Radio Waves: Stories Making Waves in the World of Radio
Welcome to the SWLing Post’s Radio Waves, a collection of links to interesting stories making waves in the world of radio. Enjoy!
Many thanks to SWLing Post contributors Dennis Dura, Michael McShan,
and David Iurescia for the following tips:
Morse Code is making a comeback! Children as young as FIVE are learning the once groundbreaking form of communication – spurred on by K-Pop bands who use it to leak hints about upcoming songs to fans (Daily Mail)
Despite being created 180 years ago and not being a requirement for amateur radio operators to learn since 1990, it has been kept alive by radio enthusiasts – and now more young people are getting involved.
A combination of pandemic lockdowns forcing youngsters to learn something new, and the use of Morse Code by popular K-Pop bands, has led to ‘a renaissance’ in teens wanting to learn the once groundbreaking form of communication.
From five-year-olds to 99-year-old war veterans, people all over the world are tapping in to communicate with others on the radio. [Continue reading…]
Ham radio tunes in to a new generation (The Times)
As he sits in a shed on the outskirts of Cambridge, Martin Atherton twists a radio dial and picks up a message being sent in Morse code. The audio dots and dashes, familiar from black-and-white war films, might seem to be relics of a past era.
But more than a century after it was first used, this mode of communication appears to be making a comeback.
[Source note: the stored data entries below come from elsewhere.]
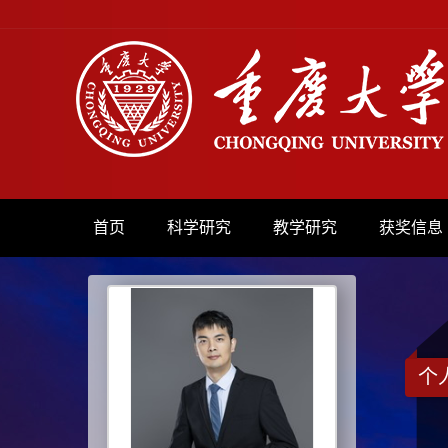
首页
科学研究
教学研究
获奖信息
个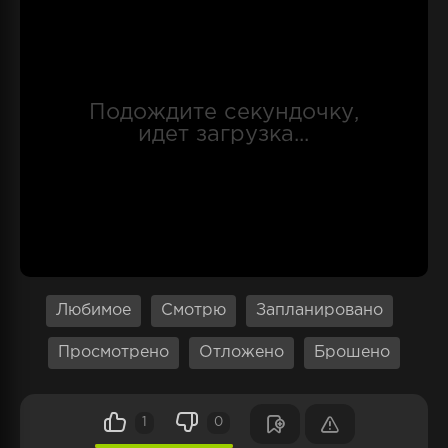
его в кино, магазины и кафе, она
сталкивается с его нежеланием. Но сдаваться
героиня не намерена. Ее интересует
дальнейшее поведение и жизнь парня. Она не
отступится от задуманной цели, и преследует
ежедневно юношу, считая, что так оказывает
непосильную поддержку.
Любимое
Смотрю
Запланировано
Просмотрено
Отложено
Брошено
1
0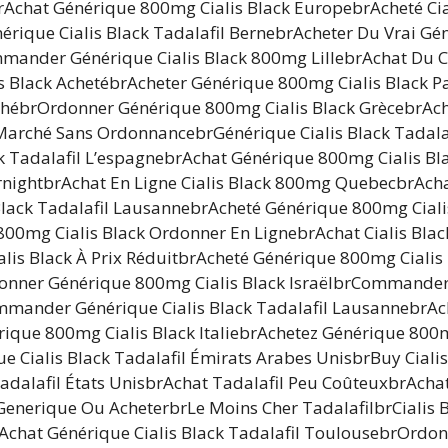
brAchat Générique 800mg Cialis Black EuropebrAcheté Ci
érique Cialis Black Tadalafil BernebrAcheter Du Vrai 
mmander Générique Cialis Black 800mg LillebrAchat Du 
is Black AchetébrAcheter Générique 800mg Cialis Black P
ébrOrdonner Générique 800mg Cialis Black GrècebrAcha
Marché Sans OrdonnancebrGénérique Cialis Black Tadalaf
Tadalafil L’espagnebrAchat Générique 800mg Cialis Bla
ernightbrAchat En Ligne Cialis Black 800mg QuebecbrAch
 Black Tadalafil LausannebrAcheté Générique 800mg Cial
00mg Cialis Black Ordonner En LignebrAchat Cialis Blac
lis Black À Prix RéduitbrAcheté Générique 800mg Ciali
donner Générique 800mg Cialis Black IsraëlbrCommande
mander Générique Cialis Black Tadalafil LausannebrAc
rique 800mg Cialis Black ItaliebrAchetez Générique 800
e Cialis Black Tadalafil Émirats Arabes UnisbrBuy Cialis
adalafil États UnisbrAchat Tadalafil Peu CoûteuxbrAchat 
nerique Ou AcheterbrLe Moins Cher TadalafilbrCialis B
chat Générique Cialis Black Tadalafil ToulousebrOrdon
Since 2006 the number of amateur radio licences, which allow holders to send Morse and voice messages, has increased by almost 60 per cent, according to the Radio Society of Great Britain.
Last year the number of 13 to 44-year-olds viewing the society’s online tutorials, which cover topics such as “improving your Morse skills” and how to build your own equipment, more than tripled.
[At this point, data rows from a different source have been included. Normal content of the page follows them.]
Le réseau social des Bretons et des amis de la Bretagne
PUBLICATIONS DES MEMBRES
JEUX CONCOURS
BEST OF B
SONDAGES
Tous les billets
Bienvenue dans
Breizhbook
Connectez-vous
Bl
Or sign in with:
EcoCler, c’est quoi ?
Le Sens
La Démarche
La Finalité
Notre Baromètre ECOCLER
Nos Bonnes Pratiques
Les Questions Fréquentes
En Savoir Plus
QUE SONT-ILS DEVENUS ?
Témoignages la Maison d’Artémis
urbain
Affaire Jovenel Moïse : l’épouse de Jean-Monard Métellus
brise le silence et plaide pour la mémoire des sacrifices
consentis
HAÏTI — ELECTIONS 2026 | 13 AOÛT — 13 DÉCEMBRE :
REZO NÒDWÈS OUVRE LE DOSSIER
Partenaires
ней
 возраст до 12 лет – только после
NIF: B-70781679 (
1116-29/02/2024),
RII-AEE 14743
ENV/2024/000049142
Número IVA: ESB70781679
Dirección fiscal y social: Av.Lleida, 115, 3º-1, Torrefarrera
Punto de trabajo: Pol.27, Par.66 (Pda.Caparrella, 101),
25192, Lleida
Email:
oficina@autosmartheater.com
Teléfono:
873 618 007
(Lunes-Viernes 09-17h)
Allowing people to reach out to distant lands on a shoestring budget, the hobby could have been tailor-made for lockdown. The Netflix series Stranger Things, in which a “ham” radio set is used to contact another dimension, has also been linked to an increase in interest.
“Teenagers are picking it up, so are retirees,” said Atherton, 69, a member of the Cambridge University Wireless Society. [Continue reading…]
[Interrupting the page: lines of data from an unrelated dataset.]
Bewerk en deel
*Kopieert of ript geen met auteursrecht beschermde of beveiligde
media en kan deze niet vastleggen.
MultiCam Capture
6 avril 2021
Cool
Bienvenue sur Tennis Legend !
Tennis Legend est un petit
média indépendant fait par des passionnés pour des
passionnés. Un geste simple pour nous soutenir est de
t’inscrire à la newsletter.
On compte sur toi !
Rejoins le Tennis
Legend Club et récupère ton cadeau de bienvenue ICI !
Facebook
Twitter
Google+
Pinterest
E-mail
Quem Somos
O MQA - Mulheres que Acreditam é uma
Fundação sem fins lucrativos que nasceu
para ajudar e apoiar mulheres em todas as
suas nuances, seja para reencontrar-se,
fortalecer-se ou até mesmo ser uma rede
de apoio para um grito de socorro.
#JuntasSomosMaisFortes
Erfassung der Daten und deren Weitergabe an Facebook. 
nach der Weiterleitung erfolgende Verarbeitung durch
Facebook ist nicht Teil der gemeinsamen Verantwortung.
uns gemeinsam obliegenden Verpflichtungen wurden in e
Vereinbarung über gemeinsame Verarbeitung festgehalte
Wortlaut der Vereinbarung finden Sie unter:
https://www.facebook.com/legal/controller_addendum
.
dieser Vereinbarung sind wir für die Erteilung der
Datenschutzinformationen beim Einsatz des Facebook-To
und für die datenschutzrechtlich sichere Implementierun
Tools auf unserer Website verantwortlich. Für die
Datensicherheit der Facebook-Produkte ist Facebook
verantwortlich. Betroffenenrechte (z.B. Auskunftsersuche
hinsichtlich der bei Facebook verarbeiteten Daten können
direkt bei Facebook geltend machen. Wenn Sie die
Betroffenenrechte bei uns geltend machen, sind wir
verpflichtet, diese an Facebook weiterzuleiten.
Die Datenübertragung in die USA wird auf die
Pirate Radio (Twenty Thousand Hertz – The stories behind the world’s most recognizable and interesting sounds.)
In the 1960s, the BBC had a vise grip on British radio, and rarely played the pop and rock music that was all the rage. So a group of rebellious radio DJs decided to give the people what they wanted, and started broadcasting popular music from boats stationed in international waters. Soon enough, these young DJs became national superstars… until the British government decided it was time to sink these pirates once and for all. This story comes from the History This Week podcast.